SOURCE CODE : https://github.com/talking_fingers
Developed By : Yuvraj Jaiswal
There are around 63 million hearing impaired people in India according to the Census, 2011. 55% of those are dependents on some or the other and unable to earn livelihood for themselves. Lack of communication is a big problem in contributing towards this where the hearing impaired cannot understand others and vice-versa, which hinders their employability to great extent.
There are a lot of apps available that convert English to American Sign Language. However, such apps are not usable in Indian context sign the Indian Sign Language differs significantly from American Sign Language in terms of vocabulary (the signs) as well the grammar.
While ASL follows a grammar similar to English, the grammar of Indian Sign Language is somewhat similar to Hindi or other Indian Languages. Also, the grammar strcuture of ASL allows word by word conversion to sign, which is not possible in ISL
There are a lot of Speech to Text Apps already in the market and one may think that such a solution might be useful. However this was not the case as further research pointed out.
The non-hearing impaired people learn to speak first and then develop reading/writing as well as learn languages. For us, the basic unit of understading is sound and it's relation to an object, action etc.
However, there is no concept of sound among the hearing impaired . For them, all the languages are same, just a collection of symbols with a collective meaning in terms of an action (sign). That sign is further related to an object/action etc. This makes reading very non-intuitive as well as slow, thereby making the Speech-to-Text solution not very effective.
Before the discussion of the solution, it is important to understand about Indian Sign Language. Here are some features of ISL:
1.The vocabulary of English words is used. (Signs are mapped to English words).
2.There are no helping verbs, articles, fillers etc. (e.g. is,are,a,an,be, etc.).
3.The grammar is similar to Indian Languages like Hindi.
4.Sentence follow the structure of
(SUBJECT PHRASE) (OBJECT PHRASE) (VERB) (QUESTION) (NEGATION)
5. All verbs are used in base form (e.g. running -> run).
6. There are no plurals. Numbers are words like "many" are used to denote plurals.
7. There is no temporal inflection among words. Words like "before","after" and "now" are used to put context of time.
8. Sentence are short,simple and consist of a single argument.
E.g. What is your name ? => Your name what?

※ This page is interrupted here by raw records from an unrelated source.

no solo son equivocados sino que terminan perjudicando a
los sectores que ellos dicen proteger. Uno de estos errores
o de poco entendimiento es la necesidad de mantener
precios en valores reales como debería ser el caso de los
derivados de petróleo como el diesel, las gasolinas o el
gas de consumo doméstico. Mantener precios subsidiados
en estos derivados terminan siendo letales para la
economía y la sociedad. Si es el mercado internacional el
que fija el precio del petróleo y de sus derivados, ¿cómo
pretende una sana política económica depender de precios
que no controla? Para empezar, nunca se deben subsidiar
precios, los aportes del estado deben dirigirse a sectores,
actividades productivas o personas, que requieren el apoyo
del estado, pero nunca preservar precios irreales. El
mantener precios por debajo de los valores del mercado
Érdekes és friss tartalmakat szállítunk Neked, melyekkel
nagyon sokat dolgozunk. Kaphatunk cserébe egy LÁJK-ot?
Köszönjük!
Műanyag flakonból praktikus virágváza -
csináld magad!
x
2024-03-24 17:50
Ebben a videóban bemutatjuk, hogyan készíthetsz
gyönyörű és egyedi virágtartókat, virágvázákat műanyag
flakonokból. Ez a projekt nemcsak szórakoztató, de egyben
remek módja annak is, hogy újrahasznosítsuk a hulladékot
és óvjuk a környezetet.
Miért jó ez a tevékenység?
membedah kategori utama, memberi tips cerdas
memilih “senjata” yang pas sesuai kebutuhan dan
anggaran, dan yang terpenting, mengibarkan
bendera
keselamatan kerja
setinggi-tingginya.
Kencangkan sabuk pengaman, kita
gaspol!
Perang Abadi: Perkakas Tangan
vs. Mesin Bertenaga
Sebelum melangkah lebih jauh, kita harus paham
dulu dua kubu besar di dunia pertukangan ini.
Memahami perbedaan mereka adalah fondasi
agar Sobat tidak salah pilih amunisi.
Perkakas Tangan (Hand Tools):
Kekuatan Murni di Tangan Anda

E.g. My name is Yuvraj. => me name Yuvraj.
An android app which translated Spoken English to Indian Sign Language in real time. Google Speech to Text APIs are used to convert spoken English to text. The text is then send to a backend server which sends it to a parser.
FLOW
Parser uses NLP and grammar rules of ISL to convert English to ISLE (Intermediate Sign Language English), which is basically English in the grammar of Indian Sign Language.
Complex words and wordsfor which there are no videos in the repo are converted to simpler words using wordNeT. Verbs are converted to base form using POS, Stemming and Lemmatization. The ISLE sentence thus generated is sent back to android device.
The device pulls up videos stored in local storage for each of words and plays them. For words having no videos (proper nouns, complex words), the word is signed letter by letter.
TECH STACK : Stanford NLP, Python ,Flask, Android, Google STT APIs, WordNet
VOICE INPUT
TEXT INPUT
LETTER BY LETTER
REPLAY
1. Developing Sign Language to English Translator using OpenCV, IoT devices etc.
2. Adding more vocabulary videos.
3. Compressing videos/converting vidoes to GIFs to optimize space.
4. Making app run without internet.
5. Parsing complex sentences and making app semantics based (currently rule based).
6. Giving option to add personalized signs for words.